◆ Required action: Every entry should come back exactly as written, minus the pictures.

◆ Exercise input:
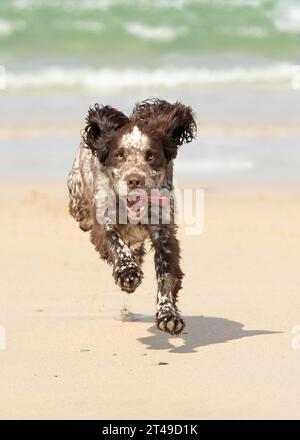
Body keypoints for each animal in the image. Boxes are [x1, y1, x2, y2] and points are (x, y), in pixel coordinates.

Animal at [68, 99, 197, 334]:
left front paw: (168, 315)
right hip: (77, 192)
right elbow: (114, 242)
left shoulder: (164, 231)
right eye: (119, 154)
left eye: (151, 155)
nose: (134, 180)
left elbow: (166, 274)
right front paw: (127, 272)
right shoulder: (104, 217)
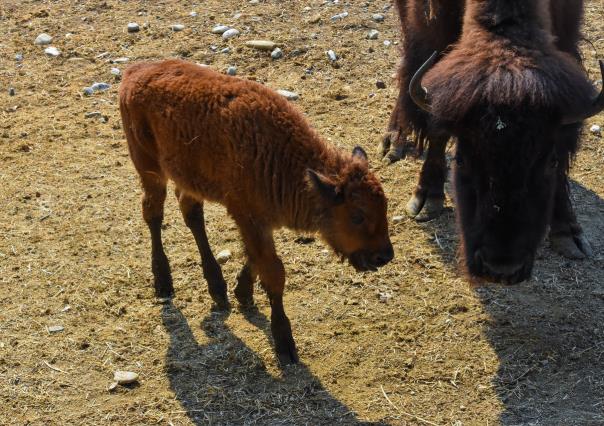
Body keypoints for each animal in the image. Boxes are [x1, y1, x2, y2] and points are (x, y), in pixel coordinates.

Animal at [118, 60, 394, 364]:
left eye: (384, 207)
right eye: (357, 215)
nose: (384, 256)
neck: (285, 161)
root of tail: (135, 71)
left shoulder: (260, 221)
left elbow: (256, 258)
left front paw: (242, 293)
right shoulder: (249, 218)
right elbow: (273, 272)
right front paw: (285, 343)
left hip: (187, 177)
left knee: (191, 213)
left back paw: (217, 288)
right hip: (149, 168)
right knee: (153, 213)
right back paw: (164, 282)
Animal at [384, 2, 600, 286]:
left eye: (549, 163)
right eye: (461, 160)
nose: (501, 269)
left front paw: (567, 231)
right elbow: (436, 120)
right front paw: (427, 197)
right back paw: (394, 139)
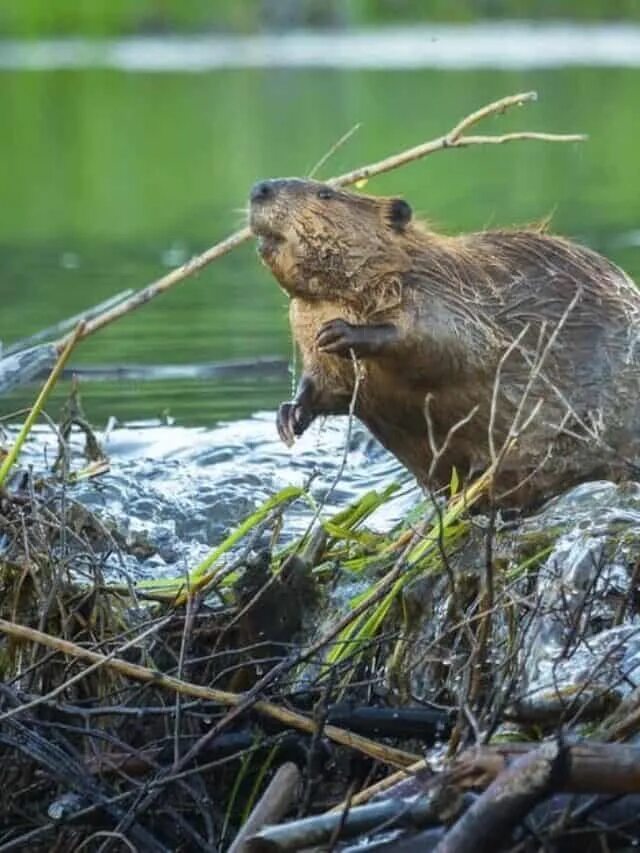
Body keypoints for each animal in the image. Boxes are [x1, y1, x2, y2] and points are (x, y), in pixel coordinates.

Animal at [249, 176, 640, 502]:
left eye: (325, 194)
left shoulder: (444, 293)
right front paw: (289, 416)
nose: (260, 189)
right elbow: (326, 385)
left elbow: (445, 342)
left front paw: (340, 332)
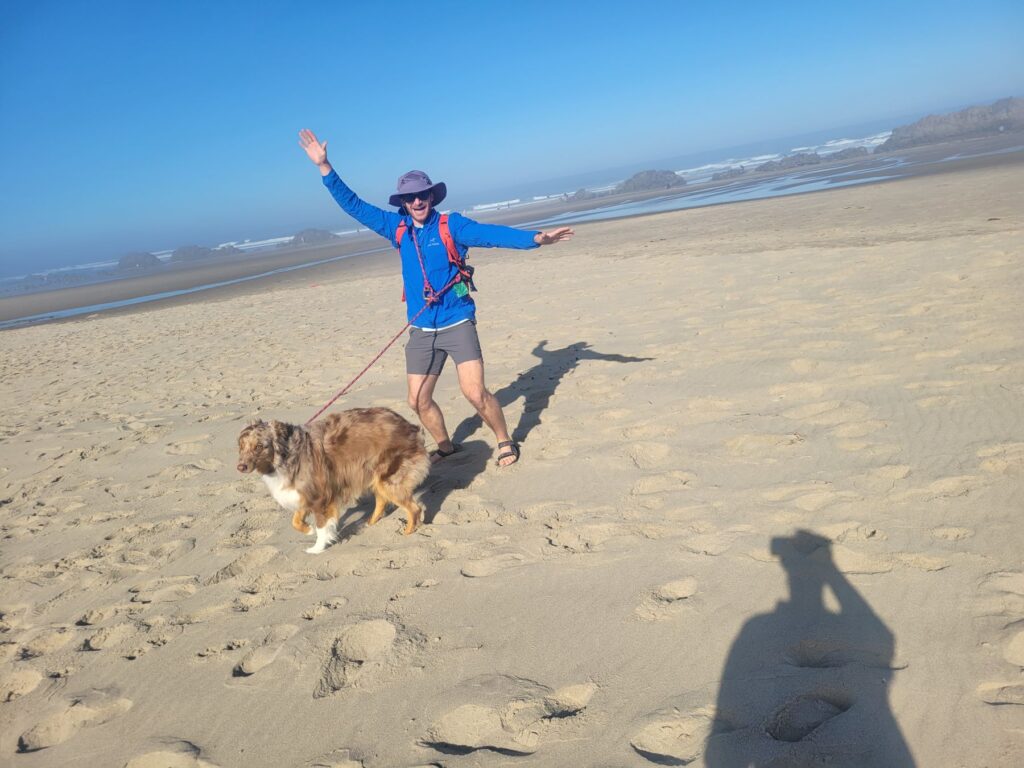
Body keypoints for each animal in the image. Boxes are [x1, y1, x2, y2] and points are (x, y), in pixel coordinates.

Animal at [234, 409, 428, 552]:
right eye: (241, 446)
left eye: (259, 446)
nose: (240, 467)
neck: (285, 456)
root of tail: (410, 426)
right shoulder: (304, 493)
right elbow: (295, 521)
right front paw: (308, 530)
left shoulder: (320, 496)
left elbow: (321, 526)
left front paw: (317, 548)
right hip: (376, 477)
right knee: (382, 501)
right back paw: (370, 523)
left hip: (388, 479)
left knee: (414, 508)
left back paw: (407, 533)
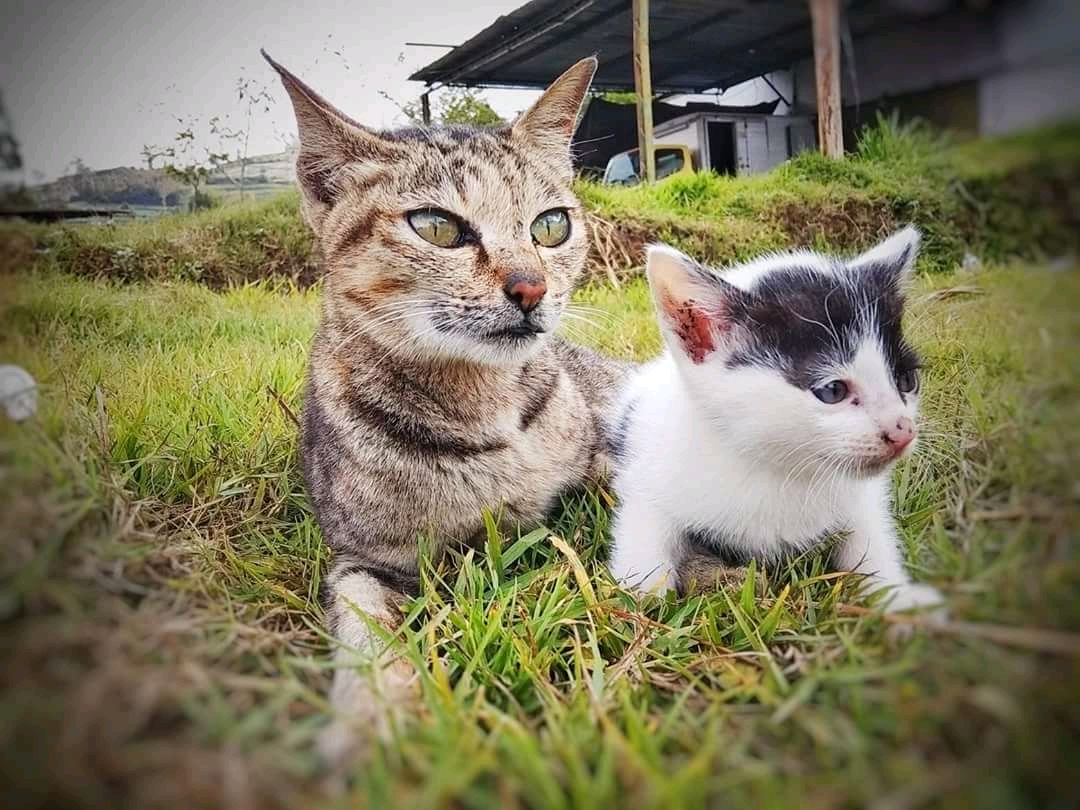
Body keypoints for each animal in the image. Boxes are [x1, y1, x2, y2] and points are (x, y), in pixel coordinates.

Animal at [262, 51, 631, 764]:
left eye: (552, 226)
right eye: (437, 227)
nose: (531, 288)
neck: (489, 412)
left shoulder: (599, 458)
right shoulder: (363, 560)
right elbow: (368, 637)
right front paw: (372, 723)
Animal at [607, 228, 946, 616]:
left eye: (907, 381)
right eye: (832, 390)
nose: (902, 431)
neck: (778, 469)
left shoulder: (862, 497)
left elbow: (871, 535)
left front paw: (898, 597)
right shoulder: (648, 465)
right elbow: (645, 528)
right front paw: (640, 604)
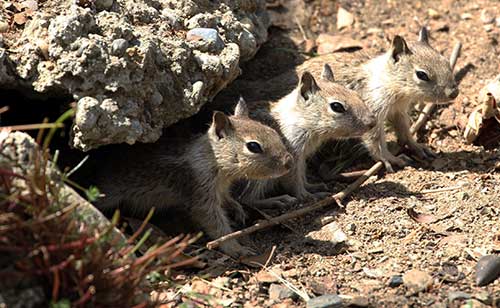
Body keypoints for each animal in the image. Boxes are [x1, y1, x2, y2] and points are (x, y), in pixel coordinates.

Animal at [93, 100, 292, 256]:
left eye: (273, 132)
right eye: (253, 146)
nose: (288, 162)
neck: (214, 161)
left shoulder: (221, 189)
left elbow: (228, 199)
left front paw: (237, 209)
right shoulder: (201, 193)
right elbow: (216, 225)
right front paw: (236, 248)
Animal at [238, 68, 376, 206]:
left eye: (356, 94)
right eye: (336, 106)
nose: (372, 122)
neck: (299, 119)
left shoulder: (302, 158)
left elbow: (302, 176)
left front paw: (312, 187)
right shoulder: (292, 158)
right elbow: (294, 182)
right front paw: (307, 196)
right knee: (247, 199)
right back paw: (276, 200)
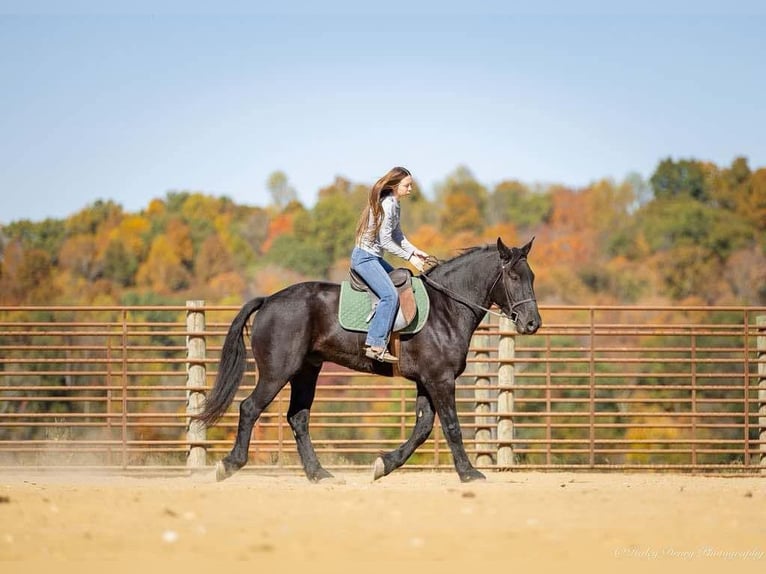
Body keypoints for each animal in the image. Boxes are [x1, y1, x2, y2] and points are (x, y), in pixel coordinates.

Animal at [201, 236, 544, 484]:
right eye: (514, 276)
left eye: (532, 275)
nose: (532, 323)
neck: (445, 308)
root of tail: (269, 300)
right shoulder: (440, 380)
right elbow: (451, 426)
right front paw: (469, 473)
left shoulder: (427, 381)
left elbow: (423, 428)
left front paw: (383, 464)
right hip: (277, 372)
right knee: (250, 408)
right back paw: (229, 465)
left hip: (306, 371)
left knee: (298, 418)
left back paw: (319, 474)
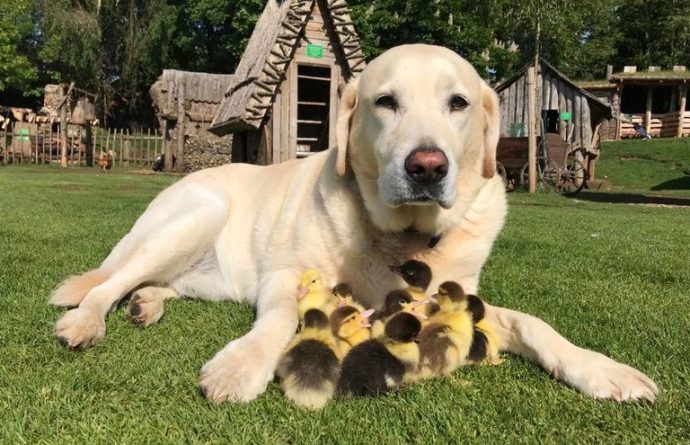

◆ Answer space:
Body keypoints for each animal in the image. Boxes are [x1, y1, x2, y2] and points are (x, y), in pixel coordinates.

Animal at [68, 99, 197, 334]:
left front paw: (168, 315)
right hip: (77, 192)
right elbow: (114, 242)
left shoulder: (164, 231)
right eye: (119, 154)
left eye: (151, 155)
nose: (134, 180)
left elbow: (166, 274)
right front paw: (127, 272)
right shoulder: (104, 217)
Body keypoints for each animal in the image. Boxes are [x1, y1, x2, y2] and points are (x, y), in pixel coordinates.

Animal at [118, 60, 394, 364]:
left eye: (384, 207)
right eye: (357, 215)
nose: (384, 256)
neck: (285, 161)
root of tail: (135, 71)
left shoulder: (260, 221)
left elbow: (256, 258)
left front paw: (242, 293)
right shoulder: (249, 218)
right elbow: (273, 272)
right front paw: (285, 343)
left hip: (187, 177)
left knee: (191, 213)
left back paw: (217, 288)
right hip: (149, 168)
right knee: (153, 213)
right back paw: (164, 282)
Animal at [384, 2, 600, 286]:
left eye: (549, 163)
right eye: (461, 160)
nose: (501, 269)
left front paw: (567, 231)
right elbow: (436, 120)
right front paw: (427, 197)
right back paw: (394, 139)
Body keypoints for each animal in the image. Boxes are [x1, y1, x2, y2] and points are (x, y), in pixel coordinates.

Animal at [249, 176, 640, 502]:
left eye: (325, 194)
left shoulder: (444, 293)
right front paw: (289, 416)
nose: (260, 189)
right elbow: (326, 385)
left elbow: (445, 342)
left front paw: (340, 332)
Body keypoints for each animal in the image. Boxes are [x1, y1, x2, y2] and points are (x, y), in pixel coordinates.

Animal at [234, 409, 428, 552]:
right eye: (241, 446)
left eye: (259, 446)
nose: (240, 467)
neck: (285, 456)
root of tail: (410, 426)
right shoulder: (304, 493)
right elbow: (295, 521)
right front paw: (308, 530)
left shoulder: (320, 496)
left elbow: (321, 526)
left front paw: (317, 548)
right hip: (376, 477)
right knee: (382, 501)
right back paw: (370, 523)
left hip: (388, 479)
left knee: (414, 508)
left back paw: (407, 533)
Body keypoints for each animal in the image. Boxes are [x1, y1, x2, y2] and points are (x, y), in pixel coordinates.

Animal at [262, 51, 631, 764]:
left eye: (552, 226)
right eye: (437, 227)
nose: (531, 288)
neck: (489, 412)
left shoulder: (599, 458)
right shoulder: (363, 560)
right elbow: (368, 637)
right front paw: (372, 723)
Animal at [607, 228, 946, 616]:
left eye: (907, 381)
right eye: (832, 390)
nose: (902, 431)
neck: (778, 469)
left shoulder: (862, 497)
left elbow: (871, 535)
left front paw: (898, 597)
right shoulder: (648, 465)
right elbow: (645, 528)
right front paw: (640, 604)
Body keypoints for each animal in the image. Boxes are [x1, y1, x2, y2] and points are (x, y), in pixel coordinates.

Animal at [93, 100, 292, 256]:
left eye: (273, 132)
right eye: (253, 146)
nose: (288, 162)
neck: (214, 161)
left shoulder: (221, 189)
left elbow: (228, 199)
left front paw: (237, 209)
right shoulder: (201, 193)
right elbow: (216, 225)
right front paw: (236, 248)
Animal at [238, 68, 376, 206]:
left eye: (356, 94)
right eye: (336, 106)
nose: (372, 122)
neck: (299, 119)
left shoulder: (302, 158)
left elbow: (302, 176)
left front paw: (312, 187)
right shoulder: (292, 158)
right elbow: (294, 182)
right front paw: (307, 196)
right knee: (247, 199)
right back paw: (276, 200)
Body keypoints for each animal in the image. Boxes are [x1, y1, x2, y2] and points are (x, y), in pixel coordinates.

Animal at [201, 236, 544, 484]:
right eye: (514, 276)
left eye: (532, 275)
nose: (532, 323)
neck: (445, 308)
root of tail: (269, 300)
right shoulder: (440, 380)
right elbow: (451, 426)
right front paw: (469, 473)
left shoulder: (427, 381)
left elbow: (423, 428)
left front paw: (383, 464)
right hip: (277, 372)
right knee: (250, 408)
right back paw: (229, 465)
left hip: (306, 371)
left knee: (298, 418)
left back paw: (319, 474)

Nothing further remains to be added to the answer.